▶ [Short exercise]
Copy every line of the records below word for word, with nothing changed.
◇ ◇ ◇ ◇ ◇ ◇ ◇
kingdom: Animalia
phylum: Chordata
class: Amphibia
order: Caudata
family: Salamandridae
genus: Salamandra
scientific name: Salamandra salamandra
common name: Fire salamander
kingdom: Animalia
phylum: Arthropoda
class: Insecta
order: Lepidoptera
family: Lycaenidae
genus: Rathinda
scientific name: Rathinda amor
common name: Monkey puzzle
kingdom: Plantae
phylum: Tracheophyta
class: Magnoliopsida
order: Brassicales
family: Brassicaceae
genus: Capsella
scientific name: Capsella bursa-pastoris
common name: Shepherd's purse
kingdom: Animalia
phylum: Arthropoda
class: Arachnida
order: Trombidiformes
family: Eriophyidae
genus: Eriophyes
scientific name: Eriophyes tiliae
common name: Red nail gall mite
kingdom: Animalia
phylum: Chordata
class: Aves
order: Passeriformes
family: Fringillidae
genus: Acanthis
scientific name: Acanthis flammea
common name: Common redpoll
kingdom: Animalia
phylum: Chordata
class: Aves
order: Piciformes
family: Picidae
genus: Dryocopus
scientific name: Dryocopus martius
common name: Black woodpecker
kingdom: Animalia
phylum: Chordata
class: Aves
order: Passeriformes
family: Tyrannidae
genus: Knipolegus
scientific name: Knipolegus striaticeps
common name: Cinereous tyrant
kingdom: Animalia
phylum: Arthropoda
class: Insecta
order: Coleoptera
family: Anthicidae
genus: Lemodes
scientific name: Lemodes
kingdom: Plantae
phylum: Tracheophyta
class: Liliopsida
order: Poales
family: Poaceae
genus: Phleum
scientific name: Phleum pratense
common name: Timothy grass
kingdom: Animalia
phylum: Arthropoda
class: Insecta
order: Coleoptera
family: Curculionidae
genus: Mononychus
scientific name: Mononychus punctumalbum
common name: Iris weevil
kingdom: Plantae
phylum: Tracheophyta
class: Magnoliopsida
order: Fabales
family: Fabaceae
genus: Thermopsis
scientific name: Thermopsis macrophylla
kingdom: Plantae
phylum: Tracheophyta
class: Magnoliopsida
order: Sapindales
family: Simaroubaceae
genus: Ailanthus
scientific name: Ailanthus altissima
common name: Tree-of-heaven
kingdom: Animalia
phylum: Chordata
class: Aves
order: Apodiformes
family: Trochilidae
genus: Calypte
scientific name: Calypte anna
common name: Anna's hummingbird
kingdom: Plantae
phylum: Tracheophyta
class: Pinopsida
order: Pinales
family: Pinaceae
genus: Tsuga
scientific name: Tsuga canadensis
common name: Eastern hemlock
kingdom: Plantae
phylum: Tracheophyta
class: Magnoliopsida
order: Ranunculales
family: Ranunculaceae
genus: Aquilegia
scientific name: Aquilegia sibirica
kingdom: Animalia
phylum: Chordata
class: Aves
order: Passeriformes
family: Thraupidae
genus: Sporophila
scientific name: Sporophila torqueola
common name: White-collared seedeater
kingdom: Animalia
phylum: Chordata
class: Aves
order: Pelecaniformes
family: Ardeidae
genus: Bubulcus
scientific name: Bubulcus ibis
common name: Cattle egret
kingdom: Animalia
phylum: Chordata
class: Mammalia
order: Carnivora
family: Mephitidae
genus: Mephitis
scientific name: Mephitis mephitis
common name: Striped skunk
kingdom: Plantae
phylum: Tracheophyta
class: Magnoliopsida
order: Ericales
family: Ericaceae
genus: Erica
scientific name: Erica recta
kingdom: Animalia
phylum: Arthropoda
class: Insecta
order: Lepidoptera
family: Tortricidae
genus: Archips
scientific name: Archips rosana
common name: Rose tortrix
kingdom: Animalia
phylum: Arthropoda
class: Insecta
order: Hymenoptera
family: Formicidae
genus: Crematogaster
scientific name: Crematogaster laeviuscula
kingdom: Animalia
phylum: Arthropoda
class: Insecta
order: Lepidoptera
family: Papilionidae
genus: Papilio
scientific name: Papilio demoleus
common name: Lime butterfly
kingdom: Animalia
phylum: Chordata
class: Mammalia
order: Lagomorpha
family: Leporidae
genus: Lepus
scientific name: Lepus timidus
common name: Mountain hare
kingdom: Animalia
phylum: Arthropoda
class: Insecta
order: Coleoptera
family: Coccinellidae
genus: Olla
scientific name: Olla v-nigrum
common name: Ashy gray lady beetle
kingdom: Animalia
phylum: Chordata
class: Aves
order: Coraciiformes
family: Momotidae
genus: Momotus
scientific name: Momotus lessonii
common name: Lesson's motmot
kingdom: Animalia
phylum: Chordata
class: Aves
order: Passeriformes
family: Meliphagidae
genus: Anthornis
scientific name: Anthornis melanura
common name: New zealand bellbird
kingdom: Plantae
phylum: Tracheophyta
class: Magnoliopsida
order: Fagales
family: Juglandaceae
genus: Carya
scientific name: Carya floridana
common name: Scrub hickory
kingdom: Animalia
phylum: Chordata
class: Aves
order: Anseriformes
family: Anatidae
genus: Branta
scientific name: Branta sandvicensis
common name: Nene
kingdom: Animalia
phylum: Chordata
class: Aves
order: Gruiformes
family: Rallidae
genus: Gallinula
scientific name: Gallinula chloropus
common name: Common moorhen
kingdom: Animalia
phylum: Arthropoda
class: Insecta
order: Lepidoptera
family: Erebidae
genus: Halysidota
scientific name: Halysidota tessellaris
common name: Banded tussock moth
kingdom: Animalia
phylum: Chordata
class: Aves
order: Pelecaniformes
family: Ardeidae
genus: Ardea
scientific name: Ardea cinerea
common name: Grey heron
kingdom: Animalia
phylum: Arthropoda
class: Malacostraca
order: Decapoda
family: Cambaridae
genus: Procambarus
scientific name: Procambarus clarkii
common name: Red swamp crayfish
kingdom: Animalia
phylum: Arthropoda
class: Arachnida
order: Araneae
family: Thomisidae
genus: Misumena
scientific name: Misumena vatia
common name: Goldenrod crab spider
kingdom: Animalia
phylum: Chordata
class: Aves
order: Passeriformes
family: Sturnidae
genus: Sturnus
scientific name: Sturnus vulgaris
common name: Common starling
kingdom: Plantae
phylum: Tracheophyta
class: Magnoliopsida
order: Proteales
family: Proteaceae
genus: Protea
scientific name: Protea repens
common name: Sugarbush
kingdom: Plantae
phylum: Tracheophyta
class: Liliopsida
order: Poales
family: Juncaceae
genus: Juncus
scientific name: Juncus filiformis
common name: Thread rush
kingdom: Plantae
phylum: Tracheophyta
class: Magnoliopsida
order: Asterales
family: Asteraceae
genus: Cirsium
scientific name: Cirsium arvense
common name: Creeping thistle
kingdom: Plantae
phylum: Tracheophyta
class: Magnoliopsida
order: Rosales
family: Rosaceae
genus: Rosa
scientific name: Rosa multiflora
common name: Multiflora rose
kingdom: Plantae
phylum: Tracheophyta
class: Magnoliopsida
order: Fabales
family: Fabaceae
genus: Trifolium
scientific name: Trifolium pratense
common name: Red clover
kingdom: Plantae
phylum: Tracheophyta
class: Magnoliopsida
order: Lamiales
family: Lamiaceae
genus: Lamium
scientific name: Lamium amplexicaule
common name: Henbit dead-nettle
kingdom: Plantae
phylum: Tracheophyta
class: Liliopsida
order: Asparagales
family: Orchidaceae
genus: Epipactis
◇ ◇ ◇ ◇ ◇ ◇ ◇
▶ [Response to this task]
kingdom: Animalia
phylum: Chordata
class: Amphibia
order: Caudata
family: Salamandridae
genus: Salamandra
scientific name: Salamandra salamandra
common name: Fire salamander
kingdom: Animalia
phylum: Arthropoda
class: Insecta
order: Lepidoptera
family: Lycaenidae
genus: Rathinda
scientific name: Rathinda amor
common name: Monkey puzzle
kingdom: Plantae
phylum: Tracheophyta
class: Magnoliopsida
order: Brassicales
family: Brassicaceae
genus: Capsella
scientific name: Capsella bursa-pastoris
common name: Shepherd's purse
kingdom: Animalia
phylum: Arthropoda
class: Arachnida
order: Trombidiformes
family: Eriophyidae
genus: Eriophyes
scientific name: Eriophyes tiliae
common name: Red nail gall mite
kingdom: Animalia
phylum: Chordata
class: Aves
order: Passeriformes
family: Fringillidae
genus: Acanthis
scientific name: Acanthis flammea
common name: Common redpoll
kingdom: Animalia
phylum: Chordata
class: Aves
order: Piciformes
family: Picidae
genus: Dryocopus
scientific name: Dryocopus martius
common name: Black woodpecker
kingdom: Animalia
phylum: Chordata
class: Aves
order: Passeriformes
family: Tyrannidae
genus: Knipolegus
scientific name: Knipolegus striaticeps
common name: Cinereous tyrant
kingdom: Animalia
phylum: Arthropoda
class: Insecta
order: Coleoptera
family: Anthicidae
genus: Lemodes
scientific name: Lemodes
kingdom: Plantae
phylum: Tracheophyta
class: Liliopsida
order: Poales
family: Poaceae
genus: Phleum
scientific name: Phleum pratense
common name: Timothy grass
kingdom: Animalia
phylum: Arthropoda
class: Insecta
order: Coleoptera
family: Curculionidae
genus: Mononychus
scientific name: Mononychus punctumalbum
common name: Iris weevil
kingdom: Plantae
phylum: Tracheophyta
class: Magnoliopsida
order: Fabales
family: Fabaceae
genus: Thermopsis
scientific name: Thermopsis macrophylla
kingdom: Plantae
phylum: Tracheophyta
class: Magnoliopsida
order: Sapindales
family: Simaroubaceae
genus: Ailanthus
scientific name: Ailanthus altissima
common name: Tree-of-heaven
kingdom: Animalia
phylum: Chordata
class: Aves
order: Apodiformes
family: Trochilidae
genus: Calypte
scientific name: Calypte anna
common name: Anna's hummingbird
kingdom: Plantae
phylum: Tracheophyta
class: Pinopsida
order: Pinales
family: Pinaceae
genus: Tsuga
scientific name: Tsuga canadensis
common name: Eastern hemlock
kingdom: Plantae
phylum: Tracheophyta
class: Magnoliopsida
order: Ranunculales
family: Ranunculaceae
genus: Aquilegia
scientific name: Aquilegia sibirica
kingdom: Animalia
phylum: Chordata
class: Aves
order: Passeriformes
family: Thraupidae
genus: Sporophila
scientific name: Sporophila torqueola
common name: White-collared seedeater
kingdom: Animalia
phylum: Chordata
class: Aves
order: Pelecaniformes
family: Ardeidae
genus: Bubulcus
scientific name: Bubulcus ibis
common name: Cattle egret
kingdom: Animalia
phylum: Chordata
class: Mammalia
order: Carnivora
family: Mephitidae
genus: Mephitis
scientific name: Mephitis mephitis
common name: Striped skunk
kingdom: Plantae
phylum: Tracheophyta
class: Magnoliopsida
order: Ericales
family: Ericaceae
genus: Erica
scientific name: Erica recta
kingdom: Animalia
phylum: Arthropoda
class: Insecta
order: Lepidoptera
family: Tortricidae
genus: Archips
scientific name: Archips rosana
common name: Rose tortrix
kingdom: Animalia
phylum: Arthropoda
class: Insecta
order: Hymenoptera
family: Formicidae
genus: Crematogaster
scientific name: Crematogaster laeviuscula
kingdom: Animalia
phylum: Arthropoda
class: Insecta
order: Lepidoptera
family: Papilionidae
genus: Papilio
scientific name: Papilio demoleus
common name: Lime butterfly
kingdom: Animalia
phylum: Chordata
class: Mammalia
order: Lagomorpha
family: Leporidae
genus: Lepus
scientific name: Lepus timidus
common name: Mountain hare
kingdom: Animalia
phylum: Arthropoda
class: Insecta
order: Coleoptera
family: Coccinellidae
genus: Olla
scientific name: Olla v-nigrum
common name: Ashy gray lady beetle
kingdom: Animalia
phylum: Chordata
class: Aves
order: Coraciiformes
family: Momotidae
genus: Momotus
scientific name: Momotus lessonii
common name: Lesson's motmot
kingdom: Animalia
phylum: Chordata
class: Aves
order: Passeriformes
family: Meliphagidae
genus: Anthornis
scientific name: Anthornis melanura
common name: New zealand bellbird
kingdom: Plantae
phylum: Tracheophyta
class: Magnoliopsida
order: Fagales
family: Juglandaceae
genus: Carya
scientific name: Carya floridana
common name: Scrub hickory
kingdom: Animalia
phylum: Chordata
class: Aves
order: Anseriformes
family: Anatidae
genus: Branta
scientific name: Branta sandvicensis
common name: Nene
kingdom: Animalia
phylum: Chordata
class: Aves
order: Gruiformes
family: Rallidae
genus: Gallinula
scientific name: Gallinula chloropus
common name: Common moorhen
kingdom: Animalia
phylum: Arthropoda
class: Insecta
order: Lepidoptera
family: Erebidae
genus: Halysidota
scientific name: Halysidota tessellaris
common name: Banded tussock moth
kingdom: Animalia
phylum: Chordata
class: Aves
order: Pelecaniformes
family: Ardeidae
genus: Ardea
scientific name: Ardea cinerea
common name: Grey heron
kingdom: Animalia
phylum: Arthropoda
class: Malacostraca
order: Decapoda
family: Cambaridae
genus: Procambarus
scientific name: Procambarus clarkii
common name: Red swamp crayfish
kingdom: Animalia
phylum: Arthropoda
class: Arachnida
order: Araneae
family: Thomisidae
genus: Misumena
scientific name: Misumena vatia
common name: Goldenrod crab spider
kingdom: Animalia
phylum: Chordata
class: Aves
order: Passeriformes
family: Sturnidae
genus: Sturnus
scientific name: Sturnus vulgaris
common name: Common starling
kingdom: Plantae
phylum: Tracheophyta
class: Magnoliopsida
order: Proteales
family: Proteaceae
genus: Protea
scientific name: Protea repens
common name: Sugarbush
kingdom: Plantae
phylum: Tracheophyta
class: Liliopsida
order: Poales
family: Juncaceae
genus: Juncus
scientific name: Juncus filiformis
common name: Thread rush
kingdom: Plantae
phylum: Tracheophyta
class: Magnoliopsida
order: Asterales
family: Asteraceae
genus: Cirsium
scientific name: Cirsium arvense
common name: Creeping thistle
kingdom: Plantae
phylum: Tracheophyta
class: Magnoliopsida
order: Rosales
family: Rosaceae
genus: Rosa
scientific name: Rosa multiflora
common name: Multiflora rose
kingdom: Plantae
phylum: Tracheophyta
class: Magnoliopsida
order: Fabales
family: Fabaceae
genus: Trifolium
scientific name: Trifolium pratense
common name: Red clover
kingdom: Plantae
phylum: Tracheophyta
class: Magnoliopsida
order: Lamiales
family: Lamiaceae
genus: Lamium
scientific name: Lamium amplexicaule
common name: Henbit dead-nettle
kingdom: Plantae
phylum: Tracheophyta
class: Liliopsida
order: Asparagales
family: Orchidaceae
genus: Epipactis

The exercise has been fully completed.